Die Bedeutung von 6mA sei jedoch noch nicht geklärt, gibt Shi zu bedenken, denn die Modifikation sei sogar mit den neuesten Technologien nur knapp über der Nachweisgrenze detektierbar, und ihre genaue Position könne nicht kartiert werden. Zudem sei es wahrscheinlich, dass das 6mA-Verteilungsmuster von Gewebe zu Gewebe variiere.

Es gilt also noch entscheidende Fragen zu klären. Mamta Tahiliani, Genetikerin an der New York University School of Medicine in New York City, findet die Arbeiten rund um 6mA »unglaublich spannend«, bemerkt jedoch, noch hätte niemand nachgewiesen, dass die Markierung von einer Zellgeneration zur nächsten weitergegeben werde – eine wesentliche Eigenschaft epigenetischer Modifizierungen.

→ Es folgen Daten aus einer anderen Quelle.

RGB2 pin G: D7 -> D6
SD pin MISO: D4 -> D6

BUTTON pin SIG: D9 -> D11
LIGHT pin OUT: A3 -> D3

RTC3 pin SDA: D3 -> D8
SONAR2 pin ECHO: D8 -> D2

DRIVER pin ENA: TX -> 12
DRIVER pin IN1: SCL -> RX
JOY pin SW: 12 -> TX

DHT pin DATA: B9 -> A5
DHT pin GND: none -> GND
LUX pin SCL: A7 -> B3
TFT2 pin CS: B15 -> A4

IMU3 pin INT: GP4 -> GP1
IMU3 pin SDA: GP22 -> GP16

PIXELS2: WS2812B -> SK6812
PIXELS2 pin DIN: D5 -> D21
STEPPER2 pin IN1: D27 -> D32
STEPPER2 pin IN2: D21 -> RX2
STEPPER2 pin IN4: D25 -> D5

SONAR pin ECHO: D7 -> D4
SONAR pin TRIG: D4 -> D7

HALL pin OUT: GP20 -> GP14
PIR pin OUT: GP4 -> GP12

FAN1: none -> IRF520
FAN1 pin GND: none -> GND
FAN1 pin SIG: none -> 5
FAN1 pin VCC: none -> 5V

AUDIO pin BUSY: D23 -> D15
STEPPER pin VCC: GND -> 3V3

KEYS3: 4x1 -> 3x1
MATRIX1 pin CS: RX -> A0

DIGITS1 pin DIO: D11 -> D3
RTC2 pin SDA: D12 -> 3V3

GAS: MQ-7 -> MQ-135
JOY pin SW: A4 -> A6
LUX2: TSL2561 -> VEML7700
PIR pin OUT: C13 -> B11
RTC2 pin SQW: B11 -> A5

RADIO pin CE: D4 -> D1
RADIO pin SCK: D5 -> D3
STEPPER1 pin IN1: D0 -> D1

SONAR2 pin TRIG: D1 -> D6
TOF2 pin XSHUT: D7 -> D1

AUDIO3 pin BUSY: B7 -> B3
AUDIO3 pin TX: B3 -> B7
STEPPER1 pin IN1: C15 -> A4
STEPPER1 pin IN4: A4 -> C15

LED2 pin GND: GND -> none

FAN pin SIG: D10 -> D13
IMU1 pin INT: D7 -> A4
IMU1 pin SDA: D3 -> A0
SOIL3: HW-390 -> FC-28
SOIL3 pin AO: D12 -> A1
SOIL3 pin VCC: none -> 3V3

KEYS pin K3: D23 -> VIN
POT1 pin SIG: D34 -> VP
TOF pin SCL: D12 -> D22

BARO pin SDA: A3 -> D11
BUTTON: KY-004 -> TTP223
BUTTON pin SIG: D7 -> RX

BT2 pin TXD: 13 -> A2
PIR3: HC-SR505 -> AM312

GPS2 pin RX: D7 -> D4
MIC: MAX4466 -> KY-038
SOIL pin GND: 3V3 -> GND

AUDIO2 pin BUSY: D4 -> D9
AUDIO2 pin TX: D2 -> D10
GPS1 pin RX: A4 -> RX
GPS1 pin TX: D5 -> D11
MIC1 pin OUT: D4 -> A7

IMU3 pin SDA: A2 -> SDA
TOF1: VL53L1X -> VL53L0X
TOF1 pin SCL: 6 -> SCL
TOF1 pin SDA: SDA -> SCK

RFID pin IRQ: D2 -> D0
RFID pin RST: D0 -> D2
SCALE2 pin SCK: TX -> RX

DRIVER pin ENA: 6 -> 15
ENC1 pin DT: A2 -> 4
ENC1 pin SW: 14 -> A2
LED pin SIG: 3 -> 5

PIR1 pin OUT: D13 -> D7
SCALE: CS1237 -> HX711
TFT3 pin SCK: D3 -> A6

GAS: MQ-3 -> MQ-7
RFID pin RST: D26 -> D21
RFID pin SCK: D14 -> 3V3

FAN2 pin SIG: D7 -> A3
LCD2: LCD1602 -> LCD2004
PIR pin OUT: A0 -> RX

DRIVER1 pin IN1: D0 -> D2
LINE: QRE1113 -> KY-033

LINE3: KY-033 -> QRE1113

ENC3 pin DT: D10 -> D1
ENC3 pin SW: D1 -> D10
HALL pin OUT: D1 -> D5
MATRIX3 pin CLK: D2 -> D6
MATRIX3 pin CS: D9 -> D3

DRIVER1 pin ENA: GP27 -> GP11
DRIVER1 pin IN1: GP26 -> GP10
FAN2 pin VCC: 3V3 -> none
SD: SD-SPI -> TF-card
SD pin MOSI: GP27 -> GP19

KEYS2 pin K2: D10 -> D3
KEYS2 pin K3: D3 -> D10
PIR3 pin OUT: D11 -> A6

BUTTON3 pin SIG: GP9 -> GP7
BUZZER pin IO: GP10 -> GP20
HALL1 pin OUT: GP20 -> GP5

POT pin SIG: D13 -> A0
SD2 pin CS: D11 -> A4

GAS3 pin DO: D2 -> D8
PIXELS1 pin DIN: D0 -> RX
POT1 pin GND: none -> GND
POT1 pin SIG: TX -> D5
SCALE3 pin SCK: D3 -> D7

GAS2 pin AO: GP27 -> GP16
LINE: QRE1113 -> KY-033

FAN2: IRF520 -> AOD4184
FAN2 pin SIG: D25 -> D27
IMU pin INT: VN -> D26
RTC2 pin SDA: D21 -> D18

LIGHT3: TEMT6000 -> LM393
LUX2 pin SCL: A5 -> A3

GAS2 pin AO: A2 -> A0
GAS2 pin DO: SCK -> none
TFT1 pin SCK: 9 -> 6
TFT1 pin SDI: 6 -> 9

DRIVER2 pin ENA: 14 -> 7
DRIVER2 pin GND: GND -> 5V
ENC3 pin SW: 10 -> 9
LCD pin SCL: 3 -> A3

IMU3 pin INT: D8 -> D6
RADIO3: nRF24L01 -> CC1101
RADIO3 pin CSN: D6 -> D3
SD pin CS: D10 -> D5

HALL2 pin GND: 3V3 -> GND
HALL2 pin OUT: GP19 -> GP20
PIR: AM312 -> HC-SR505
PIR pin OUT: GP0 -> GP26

Auf der Suche nach neuen Markierungen

Während einige Wissenschaftler tief in die Funktionsanalyse von m6A und 6mA eintauchen, sind andere auf der Suche nach neuen Modifikationen. 2016 berichteten He, Rechavi und Kollegen von der Entdeckung einer weiteren Methylierung am Adenin der RNA, die N1-Methyladenosin (m1A) genannt wurde. Diese Markierung begünstigt möglicherweise ebenfalls die Translation, der Mechanismus ist allerdings ein anderer als bei 6mA. Hes Ansicht nach könnte m1A auch eine Rolle bei der Synchronisierung von Transkripten im Rahmen des Transkriptom-Switch spielen.

Im Januar 2017 gaben Jaffrey und seine Mitarbeiter bekannt, sie hätten eine weitere Modifizierung in der Nähe der Kappen von mRNAs gefunden. Die Forscher fanden heraus, dass mRNAs mit dieser als m6Am bezeichneten Markierung stabiler waren, da sich ihre Kappen schwerer entfernen ließen. »Es ist einfach aufregend, dass das Spektrum an potenziell regulierbaren Modifikationen der Boten-RNA, die vielleicht einen Einfluss auf die Genexpression haben, um eine Größenordnung komplexer sein könnte, als wir ursprünglich dachten«, meint Wendy Gilbert.

Die neuen Entdeckungen bringen natürlich auch wissenschaftliche Streitereien mit sich. Die Arbeiten von Jaffrey deuten darauf hin, dass das von He ursprünglich als m6A-Radierer charakterisierte Protein FTO in Wirklichkeit gegen m6Am gerichtet ist. Und im Oktober 2016 berichtete Hes Arbeitsgruppe, ein von Xiao als 6mA-Radierer an DNA identifiziertes Enzym sei tatsächlich viel wirksamer darin, m1A von einer bestimmten RNA-Spezies abzuspalten. In einem Forschungsgebiet, das gerade einen wissenschaftlichen Goldrausch durchmacht, sind solche Mehrdeutigkeiten allerdings durchaus zu erwarten.

»Wir befinden uns erst am Anfang der Geschichte«, meint Rechavi. Mit einer weiteren Verbesserung der Techniken werden Wissenschaftler in der Lage sein, die Markierungen immer deutlicher zu erkennen. Die Fülle an Forschungsmöglichkeiten mache ihn geradezu euphorisch, erklärt Christopher Mason. »Gerade jetzt ist die spannendste Zeit, um auf diesem Gebiet wissenschaftlich tätig zu sein.«


Der Artikel ist im Original »An epigenetics gold rush: new controls for gene expression« am 22.2.2017 in »Nature« erschienen.